Over that period, his ad was viewed 259,723 times and clicked on 409 times, for a click-through rate of about .16 percent. The experiment cost him $23, or 6 cents per click/potentially infected machine.

Of the 409 people who clicked, 98 percent were running Windows machines, according to the user agent string, which is a text string that identifies a Web site visitor to a server. The agent string typically includes application name, version, host operating system and language.

This is the breakdown for the browsers that were used in those 409 clicks:

IE 5.5 1
IE 6.0 286
IE 7.0 48
Safari (419.3) 1
Opera 9.01 1
Opera 9.10 1
Firefox 1.0 7
Firefox 1.5.0.7 9
Firefox 1.5.0.8 2
Firefox 1.5.0.9 3
Firefox 2.0 3
Firefox 2.0.0.1 6
Firefox 2.0.0.2 1
Firefox 2.0.0.3 21
SeaMonkey 1.1 2
AdsBot-Google 24

Total 416​
Stevens found a discrepancy of seven hits recorded by his logs but not reported by Google. He believes those seven click-throughs might have come from bots that Google filtered out. Bots often include a URL and/or e-mail address in their user agent string so that a Webmaster can contact the botnet operator.

Stevens says that he designed his ad to make it look fishy, but he had no problem getting Google to accept it and has had no complaints to date. And, although a healthy amount of people clicked on it, he said there's "no way to know what motivated them to click on my ad. I did not submit them to an IQ-test."

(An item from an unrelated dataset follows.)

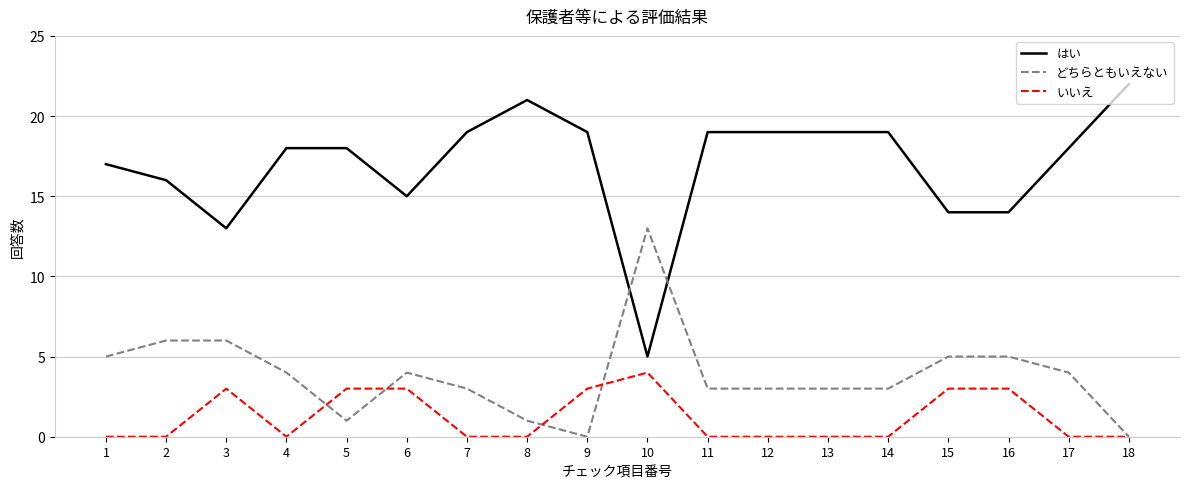

At which label does はい reach its minimum?

10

The reason for running the experiment and publishing his results now is that this technique of putting up ads for what turns out to be drive-by downloads is being used in the wild. For example, the popular geek hardware store Tomshardware.com discovered a Trojan, hosted out of Argentina, lurking on one of its banner ads earlier in May.

Stevens has posted a video of Google showing his ad on YouTube.

Stevens said he's sure he could get much more traffic if he invested more in his Google Adwords budget and came up with a better designed ad.